We are tempted to blame Valdez or the protesters for the incident, but responsibility falls on the shoulders of Major League Baseball. A sport with internal problems, like team-salary discrepancies, should not add to the mess by attempting to overstate its self-importance and becoming a political activist. Baseball is about playing a game loved by millions, not making political statements. Embargoes on Cuba and creating dialogue are the purview of politicians and diplomats, not designated hitters and shortstops.

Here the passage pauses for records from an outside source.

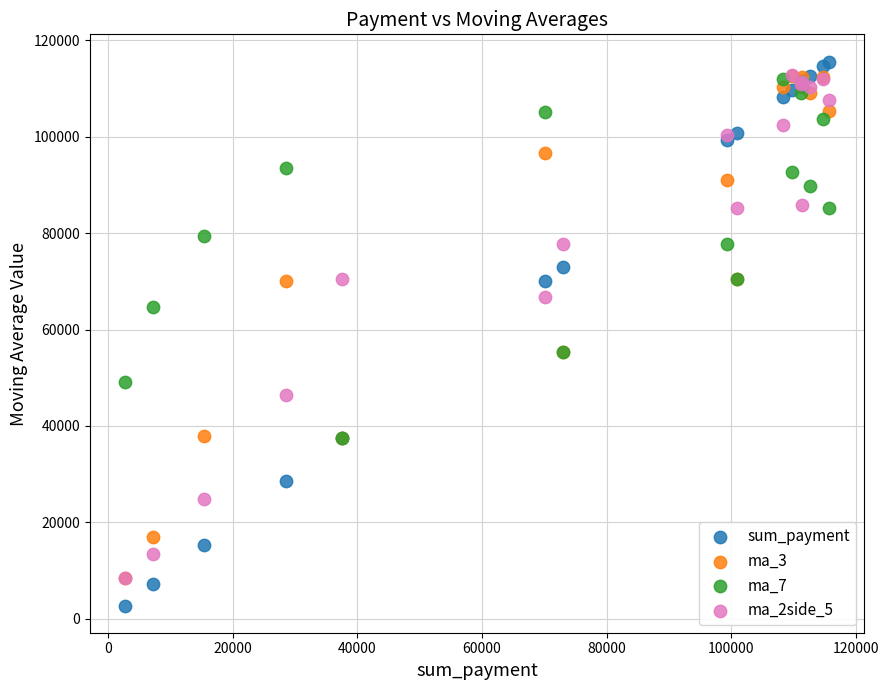

In the ma_2side_5 series, what Y value is closest to 60579?

66709.0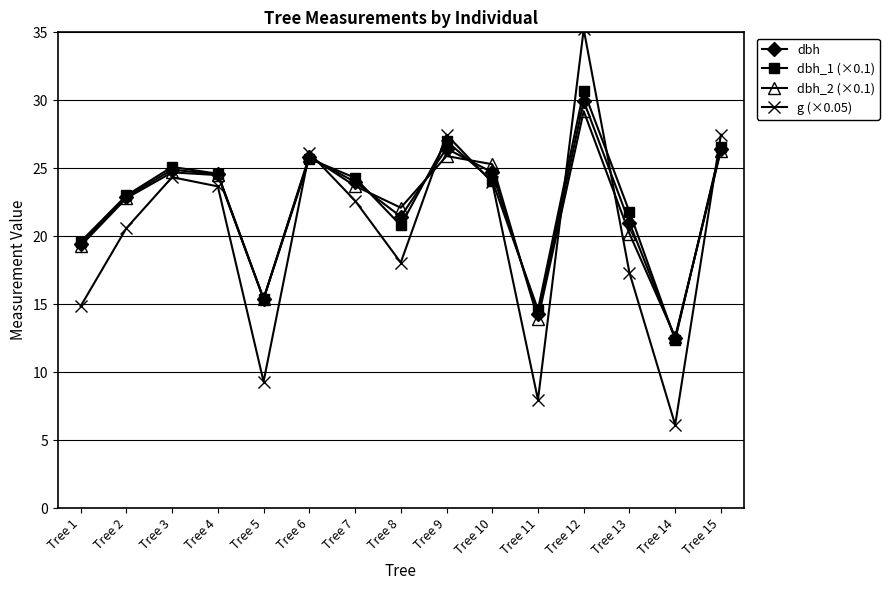

What is the spread (max minus min) of values at Tree 12?

6.0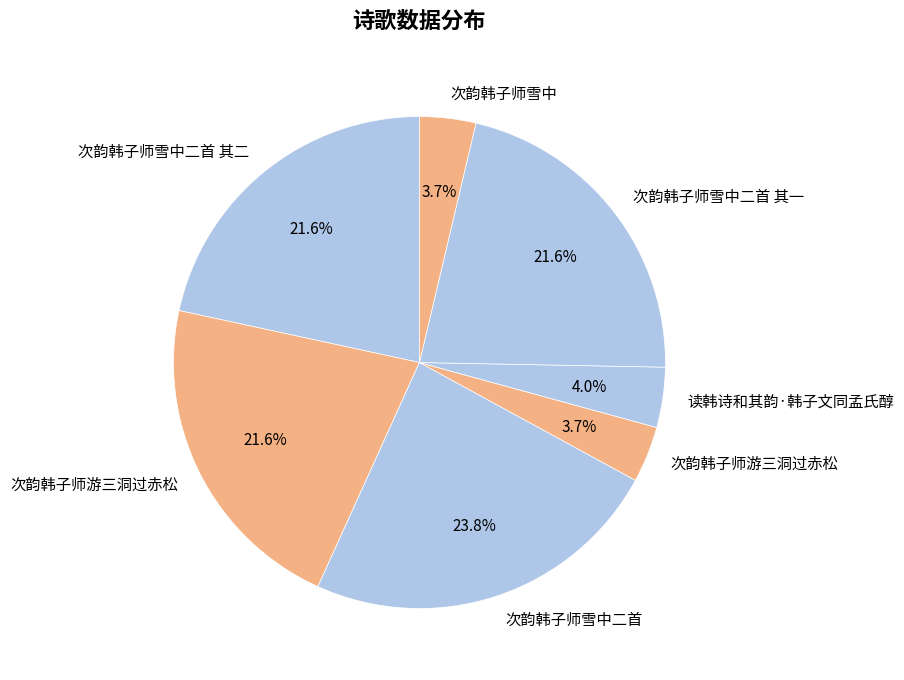

How many slices are in this pie chart?

7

Baseball’s leaders had enough sense not to arrange a game between the Cubans and the Florida Marlins in Miami, but they should have realized any game played in the United States would light a political powder keg. It is surprising that things did not get even more violent on Monday. It is time for Major League Baseball to reevaluate itself. Baseball might have weighty social importance to our culture, but it is still just a game played for the fans. Players are not emissaries of Americana; they are athletes who should worry about hitting a curveball over the comparative merits of having a repressive communist state on our doorstep.
The timelessness of the sport and purity of the game can be preserved only as long as baseball remains separate from the specific concerns of the day. Professional sports in general must hold themselves above political whims, existing for the sake of the fans, not for changing the world. The events on Monday, with any luck, will have taught this lesson to the league.